[Collected data]

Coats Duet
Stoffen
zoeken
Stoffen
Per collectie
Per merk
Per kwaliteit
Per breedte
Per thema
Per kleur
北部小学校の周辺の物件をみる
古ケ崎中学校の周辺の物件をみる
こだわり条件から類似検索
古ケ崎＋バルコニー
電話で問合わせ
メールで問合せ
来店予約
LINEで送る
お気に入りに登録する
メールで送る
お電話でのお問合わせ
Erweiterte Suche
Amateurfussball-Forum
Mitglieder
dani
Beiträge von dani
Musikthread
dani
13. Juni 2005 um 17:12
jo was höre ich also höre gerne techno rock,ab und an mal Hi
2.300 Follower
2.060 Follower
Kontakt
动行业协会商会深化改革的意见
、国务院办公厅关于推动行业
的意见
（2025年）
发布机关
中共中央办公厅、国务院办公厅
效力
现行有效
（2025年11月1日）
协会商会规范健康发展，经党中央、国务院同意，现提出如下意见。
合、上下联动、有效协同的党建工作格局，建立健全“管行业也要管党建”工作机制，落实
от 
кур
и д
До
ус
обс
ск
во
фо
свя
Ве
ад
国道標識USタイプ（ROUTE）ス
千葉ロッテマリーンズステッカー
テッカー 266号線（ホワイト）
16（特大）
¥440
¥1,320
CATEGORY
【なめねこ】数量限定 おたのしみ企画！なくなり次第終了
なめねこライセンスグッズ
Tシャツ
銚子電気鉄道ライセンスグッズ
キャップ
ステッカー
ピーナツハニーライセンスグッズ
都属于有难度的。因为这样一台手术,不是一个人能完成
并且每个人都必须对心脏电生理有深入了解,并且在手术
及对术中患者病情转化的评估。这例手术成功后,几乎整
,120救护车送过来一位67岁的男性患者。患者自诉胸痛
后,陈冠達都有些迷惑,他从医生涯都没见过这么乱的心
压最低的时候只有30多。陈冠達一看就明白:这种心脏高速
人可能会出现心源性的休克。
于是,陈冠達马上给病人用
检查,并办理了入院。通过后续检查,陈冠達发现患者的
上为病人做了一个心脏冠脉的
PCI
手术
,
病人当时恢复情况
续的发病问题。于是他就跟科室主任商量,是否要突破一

WHAT IS EXPECTED
Convert every line in the rows above into a single numbered list, leaving out any blank lines.

EXERCISE RESPONSE
1. Coats Duet
2. Stoffen
3. zoeken
4. Stoffen
5. Per collectie
6. Per merk
7. Per kwaliteit
8. Per breedte
9. Per thema
10. Per kleur
11. 北部小学校の周辺の物件をみる
12. 古ケ崎中学校の周辺の物件をみる
13. こだわり条件から類似検索
14. 古ケ崎＋バルコニー
15. 電話で問合わせ
16. メールで問合せ
17. 来店予約
18. LINEで送る
19. お気に入りに登録する
20. メールで送る
21. お電話でのお問合わせ
22. Erweiterte Suche
23. Amateurfussball-Forum
24. Mitglieder
25. dani
26. Beiträge von dani
27. Musikthread
28. dani
29. 13. Juni 2005 um 17:12
30. jo was höre ich also höre gerne techno rock,ab und an mal Hi
31. 2.300 Follower
32. 2.060 Follower
33. Kontakt
34. 动行业协会商会深化改革的意见
35. 、国务院办公厅关于推动行业
36. 的意见
37. （2025年）
38. 发布机关
39. 中共中央办公厅、国务院办公厅
40. 效力
41. 现行有效
42. （2025年11月1日）
43. 协会商会规范健康发展，经党中央、国务院同意，现提出如下意见。
44. 合、上下联动、有效协同的党建工作格局，建立健全“管行业也要管党建”工作机制，落实
45. от 
46. кур
47. и д
48. До
49. ус
50. обс
51. ск
52. во
53. фо
54. свя
55. Ве
56. ад
57. 国道標識USタイプ（ROUTE）ス
58. 千葉ロッテマリーンズステッカー
59. テッカー 266号線（ホワイト）
60. 16（特大）
61. ¥440
62. ¥1,320
63. CATEGORY
64. 【なめねこ】数量限定 おたのしみ企画！なくなり次第終了
65. なめねこライセンスグッズ
66. Tシャツ
67. 銚子電気鉄道ライセンスグッズ
68. キャップ
69. ステッカー
70. ピーナツハニーライセンスグッズ
71. 都属于有难度的。因为这样一台手术,不是一个人能完成
72. 并且每个人都必须对心脏电生理有深入了解,并且在手术
73. 及对术中患者病情转化的评估。这例手术成功后,几乎整
74. ,120救护车送过来一位67岁的男性患者。患者自诉胸痛
75. 后,陈冠達都有些迷惑,他从医生涯都没见过这么乱的心
76. 压最低的时候只有30多。陈冠達一看就明白:这种心脏高速
77. 人可能会出现心源性的休克。
78. 于是,陈冠達马上给病人用
79. 检查,并办理了入院。通过后续检查,陈冠達发现患者的
80. 上为病人做了一个心脏冠脉的
81. PCI
82. 手术
83. ,
84. 病人当时恢复情况
85. 续的发病问题。于是他就跟科室主任商量,是否要突破一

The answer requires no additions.